++++ Provided entries ++++

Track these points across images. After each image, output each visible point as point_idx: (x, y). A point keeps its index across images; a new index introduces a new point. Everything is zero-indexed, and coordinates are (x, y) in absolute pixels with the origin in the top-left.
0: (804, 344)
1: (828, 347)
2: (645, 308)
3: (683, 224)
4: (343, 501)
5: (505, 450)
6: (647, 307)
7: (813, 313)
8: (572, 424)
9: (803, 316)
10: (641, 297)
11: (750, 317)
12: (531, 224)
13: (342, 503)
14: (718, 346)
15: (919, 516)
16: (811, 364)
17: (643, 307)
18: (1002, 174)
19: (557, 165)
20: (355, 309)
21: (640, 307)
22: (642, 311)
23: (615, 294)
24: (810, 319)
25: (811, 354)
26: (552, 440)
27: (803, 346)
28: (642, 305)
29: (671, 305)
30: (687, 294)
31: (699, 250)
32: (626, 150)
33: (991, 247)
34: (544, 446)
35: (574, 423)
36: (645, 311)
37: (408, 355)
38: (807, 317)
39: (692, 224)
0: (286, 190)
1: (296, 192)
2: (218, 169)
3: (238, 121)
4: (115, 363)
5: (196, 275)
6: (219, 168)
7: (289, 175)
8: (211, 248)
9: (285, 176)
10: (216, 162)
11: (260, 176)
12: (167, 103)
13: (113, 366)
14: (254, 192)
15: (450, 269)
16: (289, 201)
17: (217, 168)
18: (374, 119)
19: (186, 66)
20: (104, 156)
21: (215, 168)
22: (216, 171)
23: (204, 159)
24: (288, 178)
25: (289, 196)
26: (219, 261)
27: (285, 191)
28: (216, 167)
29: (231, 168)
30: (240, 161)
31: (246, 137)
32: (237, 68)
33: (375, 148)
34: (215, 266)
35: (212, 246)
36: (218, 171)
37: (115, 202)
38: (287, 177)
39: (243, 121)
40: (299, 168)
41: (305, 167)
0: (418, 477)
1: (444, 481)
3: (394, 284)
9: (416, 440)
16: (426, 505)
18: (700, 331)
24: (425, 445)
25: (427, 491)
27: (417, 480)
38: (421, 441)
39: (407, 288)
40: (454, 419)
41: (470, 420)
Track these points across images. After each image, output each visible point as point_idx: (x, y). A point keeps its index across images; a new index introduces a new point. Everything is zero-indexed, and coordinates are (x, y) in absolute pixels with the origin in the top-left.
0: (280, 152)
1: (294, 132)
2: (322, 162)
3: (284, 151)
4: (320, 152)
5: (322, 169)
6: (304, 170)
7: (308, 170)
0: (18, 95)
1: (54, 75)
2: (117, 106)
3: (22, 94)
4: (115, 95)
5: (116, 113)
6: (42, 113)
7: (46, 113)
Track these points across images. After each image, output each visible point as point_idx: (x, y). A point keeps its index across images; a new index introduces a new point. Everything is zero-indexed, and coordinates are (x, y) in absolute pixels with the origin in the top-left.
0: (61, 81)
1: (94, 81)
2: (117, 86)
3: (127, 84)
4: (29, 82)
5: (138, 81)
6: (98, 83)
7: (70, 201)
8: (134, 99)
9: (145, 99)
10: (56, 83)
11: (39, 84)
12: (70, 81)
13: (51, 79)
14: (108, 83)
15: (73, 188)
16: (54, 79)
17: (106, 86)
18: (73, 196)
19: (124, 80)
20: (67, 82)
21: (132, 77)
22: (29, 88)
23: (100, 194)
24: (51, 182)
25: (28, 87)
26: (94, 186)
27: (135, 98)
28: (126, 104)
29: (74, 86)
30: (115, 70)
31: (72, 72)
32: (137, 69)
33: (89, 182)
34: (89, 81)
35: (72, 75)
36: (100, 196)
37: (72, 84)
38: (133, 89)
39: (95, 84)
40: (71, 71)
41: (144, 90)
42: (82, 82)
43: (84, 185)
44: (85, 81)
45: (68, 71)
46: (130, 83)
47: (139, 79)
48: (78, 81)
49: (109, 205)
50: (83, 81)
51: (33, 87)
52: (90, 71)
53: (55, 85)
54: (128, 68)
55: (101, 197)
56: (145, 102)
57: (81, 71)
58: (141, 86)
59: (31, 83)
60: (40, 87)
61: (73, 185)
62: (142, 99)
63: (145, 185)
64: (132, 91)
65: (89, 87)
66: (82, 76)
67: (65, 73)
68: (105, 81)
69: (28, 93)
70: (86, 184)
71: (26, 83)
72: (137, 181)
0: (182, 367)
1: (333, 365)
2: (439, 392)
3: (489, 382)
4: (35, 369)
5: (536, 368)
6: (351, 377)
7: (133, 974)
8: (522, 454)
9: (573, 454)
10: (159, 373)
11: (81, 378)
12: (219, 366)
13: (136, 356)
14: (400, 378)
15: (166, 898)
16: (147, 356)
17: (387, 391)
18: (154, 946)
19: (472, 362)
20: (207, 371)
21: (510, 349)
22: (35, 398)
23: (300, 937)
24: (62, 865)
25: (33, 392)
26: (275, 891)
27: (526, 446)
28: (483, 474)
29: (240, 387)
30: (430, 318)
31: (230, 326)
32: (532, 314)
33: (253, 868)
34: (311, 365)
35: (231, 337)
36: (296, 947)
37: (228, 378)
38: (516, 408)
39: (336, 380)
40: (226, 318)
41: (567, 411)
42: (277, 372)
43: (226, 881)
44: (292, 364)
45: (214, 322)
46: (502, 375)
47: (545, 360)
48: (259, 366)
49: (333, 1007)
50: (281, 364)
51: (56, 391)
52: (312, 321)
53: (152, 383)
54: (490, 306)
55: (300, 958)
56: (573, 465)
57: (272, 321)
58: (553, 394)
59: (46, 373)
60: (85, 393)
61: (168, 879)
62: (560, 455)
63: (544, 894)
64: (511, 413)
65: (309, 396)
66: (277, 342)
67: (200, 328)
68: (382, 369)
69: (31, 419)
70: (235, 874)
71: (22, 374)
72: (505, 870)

++++

_Required action_: What's needed is every line of the listing, transcribed word for word.

_Answer space_:
Track these points across images. After each image, output each visible point as point_idx: (x, y). A point keeps its index across images; a new index introduces a new point. Everything is zero-indexed, and coordinates are (x, y) in absolute pixels with the origin in the top-left.
0: (804, 344)
1: (828, 347)
2: (645, 308)
3: (683, 224)
4: (343, 501)
5: (505, 450)
6: (647, 307)
7: (813, 313)
8: (572, 424)
9: (803, 316)
10: (641, 297)
11: (750, 317)
12: (531, 224)
13: (342, 503)
14: (718, 346)
15: (919, 516)
16: (811, 364)
17: (643, 307)
18: (1002, 174)
19: (557, 165)
20: (355, 309)
21: (640, 307)
22: (642, 311)
23: (615, 294)
24: (810, 319)
25: (811, 354)
26: (552, 440)
27: (803, 346)
28: (642, 305)
29: (671, 305)
30: (687, 294)
31: (699, 250)
32: (626, 150)
33: (991, 247)
34: (544, 446)
35: (574, 423)
36: (645, 311)
37: (408, 355)
38: (807, 317)
39: (692, 224)
0: (286, 190)
1: (296, 192)
2: (218, 169)
3: (238, 121)
4: (115, 363)
5: (196, 275)
6: (219, 168)
7: (289, 175)
8: (211, 248)
9: (285, 176)
10: (216, 162)
11: (260, 176)
12: (167, 103)
13: (113, 366)
14: (254, 192)
15: (450, 269)
16: (289, 201)
17: (217, 168)
18: (374, 119)
19: (186, 66)
20: (104, 156)
21: (215, 168)
22: (216, 171)
23: (204, 159)
24: (288, 178)
25: (289, 196)
26: (219, 261)
27: (285, 191)
28: (216, 167)
29: (231, 168)
30: (240, 161)
31: (246, 137)
32: (237, 68)
33: (375, 148)
34: (215, 266)
35: (212, 246)
36: (218, 171)
37: (115, 202)
38: (287, 177)
39: (243, 121)
40: (299, 168)
41: (305, 167)
0: (418, 477)
1: (444, 481)
3: (394, 284)
9: (416, 440)
16: (426, 505)
18: (700, 331)
24: (425, 445)
25: (427, 491)
27: (417, 480)
38: (421, 441)
39: (407, 288)
40: (454, 419)
41: (470, 420)
Track these points across images. After each image, output each visible point as point_idx: (x, y). A point keeps its index across images; a new index introduces a new point. Everything is zero-indexed, and coordinates are (x, y) in absolute pixels with the origin in the top-left.
0: (280, 152)
1: (294, 132)
2: (322, 162)
3: (284, 151)
4: (320, 152)
5: (322, 169)
6: (304, 170)
7: (308, 170)
0: (18, 95)
1: (54, 75)
2: (117, 106)
3: (22, 94)
4: (115, 95)
5: (116, 113)
6: (42, 113)
7: (46, 113)
Track these points across images. After each image, output each visible point as point_idx: (x, y). A point keeps its index across images; a new index introduces a new point. Everything is zero-indexed, and coordinates are (x, y) in absolute pixels with the origin in the top-left.
0: (61, 81)
1: (94, 81)
2: (117, 86)
3: (127, 84)
4: (29, 82)
5: (138, 81)
6: (98, 83)
7: (70, 201)
8: (134, 99)
9: (145, 99)
10: (56, 83)
11: (39, 84)
12: (70, 81)
13: (51, 79)
14: (108, 83)
15: (73, 188)
16: (54, 79)
17: (106, 86)
18: (73, 196)
19: (124, 80)
20: (67, 82)
21: (132, 77)
22: (29, 88)
23: (100, 194)
24: (51, 182)
25: (28, 87)
26: (94, 186)
27: (135, 98)
28: (126, 104)
29: (74, 86)
30: (115, 70)
31: (72, 72)
32: (137, 69)
33: (89, 182)
34: (89, 81)
35: (72, 75)
36: (100, 196)
37: (72, 84)
38: (133, 89)
39: (95, 84)
40: (71, 71)
41: (144, 90)
42: (82, 82)
43: (84, 185)
44: (85, 81)
45: (68, 71)
46: (130, 83)
47: (139, 79)
48: (78, 81)
49: (109, 205)
50: (83, 81)
51: (33, 87)
52: (90, 71)
53: (55, 85)
54: (128, 68)
55: (101, 197)
56: (145, 102)
57: (81, 71)
58: (141, 86)
59: (31, 83)
60: (40, 87)
61: (73, 185)
62: (142, 99)
63: (145, 185)
64: (132, 91)
65: (89, 87)
66: (82, 76)
67: (65, 73)
68: (105, 81)
69: (28, 93)
70: (86, 184)
71: (26, 83)
72: (137, 181)
0: (182, 367)
1: (333, 365)
2: (439, 392)
3: (489, 382)
4: (35, 369)
5: (536, 368)
6: (351, 377)
7: (133, 974)
8: (522, 454)
9: (573, 454)
10: (159, 373)
11: (81, 378)
12: (219, 366)
13: (136, 356)
14: (400, 378)
15: (166, 898)
16: (147, 356)
17: (387, 391)
18: (154, 946)
19: (472, 362)
20: (207, 371)
21: (510, 349)
22: (35, 398)
23: (300, 937)
24: (62, 865)
25: (33, 392)
26: (275, 891)
27: (526, 446)
28: (483, 474)
29: (240, 387)
30: (430, 318)
31: (230, 326)
32: (532, 314)
33: (253, 868)
34: (311, 365)
35: (231, 337)
36: (296, 947)
37: (228, 378)
38: (516, 408)
39: (336, 380)
40: (226, 318)
41: (567, 411)
42: (277, 372)
43: (226, 881)
44: (292, 364)
45: (214, 322)
46: (502, 375)
47: (545, 360)
48: (259, 366)
49: (333, 1007)
50: (281, 364)
51: (56, 391)
52: (312, 321)
53: (152, 383)
54: (490, 306)
55: (300, 958)
56: (573, 465)
57: (272, 321)
58: (553, 394)
59: (46, 373)
60: (85, 393)
61: (168, 879)
62: (560, 455)
63: (544, 894)
64: (511, 413)
65: (309, 396)
66: (277, 342)
67: (200, 328)
68: (382, 369)
69: (31, 419)
70: (235, 874)
71: (22, 374)
72: (505, 870)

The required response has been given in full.